Conversely, we’re grateful when a foreign band dares to choose a French name, not only because we feel safe pronouncing it, but because we smile inwardly at what it would sound like in the mouth of, say, an English speaker.
So when I first read about Blanche Blanche Blanche I sought phonic examples of how you people might pronounce such a name, but today this mystery remains unsolved, which is highly frustrating.
blanche blanche blanche – runny day (right click/save as)
Anyway, apart from being a phonological challenge, Blanche Blanche Blanche is a charming duo from Brattleborro, Vermont. Sarah Smith and Zac Philips manage to make songs that are equally buoyant and melancholic, tropical and murky, while sustaining enough eeriness not to sink into stale mannerism. Altogether their music sort of sounds like John Bender’s early 80s ascetic pop mingled with old hazy hits from Ariel Pink’s Haunted Graffiti, topped with the vocals of Beat Happening’s Heather Lewis.
blanche blanche blanche – ana’s life
blanche blanche blanche – results
Yet sometimes it just reminds me of the British countryside :
blanche blanche blanche – with or without you (right click/save as)

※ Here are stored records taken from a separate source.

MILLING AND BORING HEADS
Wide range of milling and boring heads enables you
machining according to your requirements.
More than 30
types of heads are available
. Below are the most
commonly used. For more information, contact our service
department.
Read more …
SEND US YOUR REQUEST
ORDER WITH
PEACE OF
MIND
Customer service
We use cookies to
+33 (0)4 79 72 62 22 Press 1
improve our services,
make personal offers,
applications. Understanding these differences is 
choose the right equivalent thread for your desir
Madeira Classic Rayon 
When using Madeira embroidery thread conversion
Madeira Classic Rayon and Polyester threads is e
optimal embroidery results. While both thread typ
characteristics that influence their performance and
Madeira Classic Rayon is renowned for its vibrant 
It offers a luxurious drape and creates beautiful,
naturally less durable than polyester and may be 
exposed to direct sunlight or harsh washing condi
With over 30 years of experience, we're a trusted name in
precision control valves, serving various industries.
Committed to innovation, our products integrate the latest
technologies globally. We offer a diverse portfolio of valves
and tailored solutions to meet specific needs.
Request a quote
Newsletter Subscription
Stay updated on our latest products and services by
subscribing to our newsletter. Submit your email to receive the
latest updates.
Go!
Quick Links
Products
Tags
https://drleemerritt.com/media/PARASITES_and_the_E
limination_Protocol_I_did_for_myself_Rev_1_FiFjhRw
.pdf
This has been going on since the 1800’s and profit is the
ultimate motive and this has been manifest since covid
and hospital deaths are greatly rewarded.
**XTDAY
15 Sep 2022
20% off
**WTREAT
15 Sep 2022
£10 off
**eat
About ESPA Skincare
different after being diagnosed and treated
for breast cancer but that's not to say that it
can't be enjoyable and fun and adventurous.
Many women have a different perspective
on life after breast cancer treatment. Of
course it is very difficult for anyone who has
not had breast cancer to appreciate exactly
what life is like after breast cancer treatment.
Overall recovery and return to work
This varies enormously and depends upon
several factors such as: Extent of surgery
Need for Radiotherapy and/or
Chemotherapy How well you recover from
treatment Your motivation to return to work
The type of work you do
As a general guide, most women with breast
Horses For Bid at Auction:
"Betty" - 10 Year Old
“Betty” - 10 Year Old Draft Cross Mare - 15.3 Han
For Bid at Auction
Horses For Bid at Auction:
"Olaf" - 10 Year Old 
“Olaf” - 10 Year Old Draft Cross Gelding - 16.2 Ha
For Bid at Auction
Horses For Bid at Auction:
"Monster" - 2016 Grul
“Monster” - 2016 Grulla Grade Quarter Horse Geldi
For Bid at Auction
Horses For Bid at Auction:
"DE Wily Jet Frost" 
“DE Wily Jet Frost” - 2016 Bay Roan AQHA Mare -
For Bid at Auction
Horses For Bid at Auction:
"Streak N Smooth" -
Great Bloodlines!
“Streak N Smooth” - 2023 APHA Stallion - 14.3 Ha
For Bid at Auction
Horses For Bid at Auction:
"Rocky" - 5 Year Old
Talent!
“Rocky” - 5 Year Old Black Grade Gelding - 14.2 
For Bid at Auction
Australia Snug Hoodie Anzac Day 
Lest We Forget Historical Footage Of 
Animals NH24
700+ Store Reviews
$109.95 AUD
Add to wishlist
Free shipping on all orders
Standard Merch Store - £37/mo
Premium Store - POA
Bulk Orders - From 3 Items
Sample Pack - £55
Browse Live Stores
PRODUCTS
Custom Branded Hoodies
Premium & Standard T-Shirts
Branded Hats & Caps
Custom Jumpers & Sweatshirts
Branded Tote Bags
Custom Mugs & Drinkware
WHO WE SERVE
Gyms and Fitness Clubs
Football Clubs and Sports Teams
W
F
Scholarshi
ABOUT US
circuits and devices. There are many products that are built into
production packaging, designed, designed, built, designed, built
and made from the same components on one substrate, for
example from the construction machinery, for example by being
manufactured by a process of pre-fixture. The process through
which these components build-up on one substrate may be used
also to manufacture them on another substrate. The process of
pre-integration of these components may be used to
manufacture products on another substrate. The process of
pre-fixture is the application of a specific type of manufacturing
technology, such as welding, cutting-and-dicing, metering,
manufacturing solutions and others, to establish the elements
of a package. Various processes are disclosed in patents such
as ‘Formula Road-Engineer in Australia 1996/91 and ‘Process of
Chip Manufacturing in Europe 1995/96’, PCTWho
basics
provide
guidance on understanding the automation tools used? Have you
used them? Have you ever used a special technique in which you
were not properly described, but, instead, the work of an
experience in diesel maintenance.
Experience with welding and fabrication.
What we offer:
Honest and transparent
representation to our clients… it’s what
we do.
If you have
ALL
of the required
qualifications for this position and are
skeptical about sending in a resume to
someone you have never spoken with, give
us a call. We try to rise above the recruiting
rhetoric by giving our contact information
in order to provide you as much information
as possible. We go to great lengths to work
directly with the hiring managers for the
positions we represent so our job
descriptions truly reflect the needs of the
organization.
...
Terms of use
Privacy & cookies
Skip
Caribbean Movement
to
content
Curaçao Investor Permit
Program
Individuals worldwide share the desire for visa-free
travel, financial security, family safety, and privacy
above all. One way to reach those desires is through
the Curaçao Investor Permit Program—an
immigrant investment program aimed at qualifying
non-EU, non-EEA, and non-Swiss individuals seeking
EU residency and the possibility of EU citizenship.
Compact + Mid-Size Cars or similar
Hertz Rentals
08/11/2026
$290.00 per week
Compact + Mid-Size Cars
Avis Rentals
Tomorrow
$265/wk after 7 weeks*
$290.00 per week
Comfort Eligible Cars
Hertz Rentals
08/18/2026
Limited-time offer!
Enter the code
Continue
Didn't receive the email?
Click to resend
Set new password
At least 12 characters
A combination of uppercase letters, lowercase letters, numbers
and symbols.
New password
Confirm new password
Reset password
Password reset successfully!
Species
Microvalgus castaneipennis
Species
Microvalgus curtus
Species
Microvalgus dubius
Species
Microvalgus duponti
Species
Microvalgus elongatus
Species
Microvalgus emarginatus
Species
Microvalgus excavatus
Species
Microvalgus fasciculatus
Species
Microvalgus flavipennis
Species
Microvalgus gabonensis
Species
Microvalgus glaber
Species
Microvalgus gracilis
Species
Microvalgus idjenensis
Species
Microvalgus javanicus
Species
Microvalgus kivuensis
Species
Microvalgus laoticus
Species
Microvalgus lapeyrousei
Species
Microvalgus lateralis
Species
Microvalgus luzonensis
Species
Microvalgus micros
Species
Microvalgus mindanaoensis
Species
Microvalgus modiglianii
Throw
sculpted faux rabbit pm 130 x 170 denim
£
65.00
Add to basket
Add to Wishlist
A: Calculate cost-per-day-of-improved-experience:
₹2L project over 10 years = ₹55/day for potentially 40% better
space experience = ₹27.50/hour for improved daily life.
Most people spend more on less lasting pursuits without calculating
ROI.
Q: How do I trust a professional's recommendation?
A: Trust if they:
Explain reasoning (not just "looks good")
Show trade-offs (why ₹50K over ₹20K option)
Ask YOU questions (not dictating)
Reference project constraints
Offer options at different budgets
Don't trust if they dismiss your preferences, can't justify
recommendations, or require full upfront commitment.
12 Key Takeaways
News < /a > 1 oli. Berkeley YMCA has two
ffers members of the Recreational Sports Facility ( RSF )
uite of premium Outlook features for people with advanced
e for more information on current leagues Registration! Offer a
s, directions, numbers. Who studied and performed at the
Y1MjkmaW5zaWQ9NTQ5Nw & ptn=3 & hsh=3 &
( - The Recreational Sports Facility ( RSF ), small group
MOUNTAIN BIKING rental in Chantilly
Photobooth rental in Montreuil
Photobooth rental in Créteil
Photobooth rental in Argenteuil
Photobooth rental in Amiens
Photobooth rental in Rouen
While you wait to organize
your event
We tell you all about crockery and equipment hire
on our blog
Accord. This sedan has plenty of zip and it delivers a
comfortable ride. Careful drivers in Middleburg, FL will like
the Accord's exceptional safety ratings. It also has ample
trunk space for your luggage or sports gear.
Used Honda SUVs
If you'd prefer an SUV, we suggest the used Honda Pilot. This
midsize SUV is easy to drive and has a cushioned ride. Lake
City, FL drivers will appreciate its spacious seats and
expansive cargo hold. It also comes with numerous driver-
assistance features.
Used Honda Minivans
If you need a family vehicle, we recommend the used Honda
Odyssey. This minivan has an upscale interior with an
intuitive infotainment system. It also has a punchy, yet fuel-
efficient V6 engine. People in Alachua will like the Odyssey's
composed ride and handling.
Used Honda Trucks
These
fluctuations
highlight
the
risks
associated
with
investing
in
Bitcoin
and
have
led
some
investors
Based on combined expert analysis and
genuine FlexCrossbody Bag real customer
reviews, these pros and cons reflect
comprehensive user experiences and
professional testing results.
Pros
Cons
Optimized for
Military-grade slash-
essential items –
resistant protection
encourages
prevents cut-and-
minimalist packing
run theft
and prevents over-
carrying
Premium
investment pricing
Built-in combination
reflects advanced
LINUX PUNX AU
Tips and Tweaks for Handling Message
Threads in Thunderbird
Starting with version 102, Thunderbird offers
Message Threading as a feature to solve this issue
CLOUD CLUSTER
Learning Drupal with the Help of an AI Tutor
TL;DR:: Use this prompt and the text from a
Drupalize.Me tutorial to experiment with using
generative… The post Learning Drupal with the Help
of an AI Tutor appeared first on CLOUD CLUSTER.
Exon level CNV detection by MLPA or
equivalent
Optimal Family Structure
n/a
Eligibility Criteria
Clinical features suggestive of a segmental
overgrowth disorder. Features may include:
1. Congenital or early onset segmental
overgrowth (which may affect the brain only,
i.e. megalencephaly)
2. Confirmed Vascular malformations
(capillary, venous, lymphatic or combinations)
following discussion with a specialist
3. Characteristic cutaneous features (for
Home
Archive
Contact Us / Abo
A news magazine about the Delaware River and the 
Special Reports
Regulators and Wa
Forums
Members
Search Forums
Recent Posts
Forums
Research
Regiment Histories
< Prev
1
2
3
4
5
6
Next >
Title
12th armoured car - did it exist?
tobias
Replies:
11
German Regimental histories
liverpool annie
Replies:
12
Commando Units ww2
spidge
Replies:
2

If you like to stick to chronology, you may start out with their first cassettes and albums released on Night People, Feeding Tube Records and OSR Tapes, before pursuing the retrofuturistic journey with their latest LP, Wink with both eyes (get it here). And don’t you grieve when you’re done because a new record of Blanche Blanche Blanche is due out on La Station Radar later this year.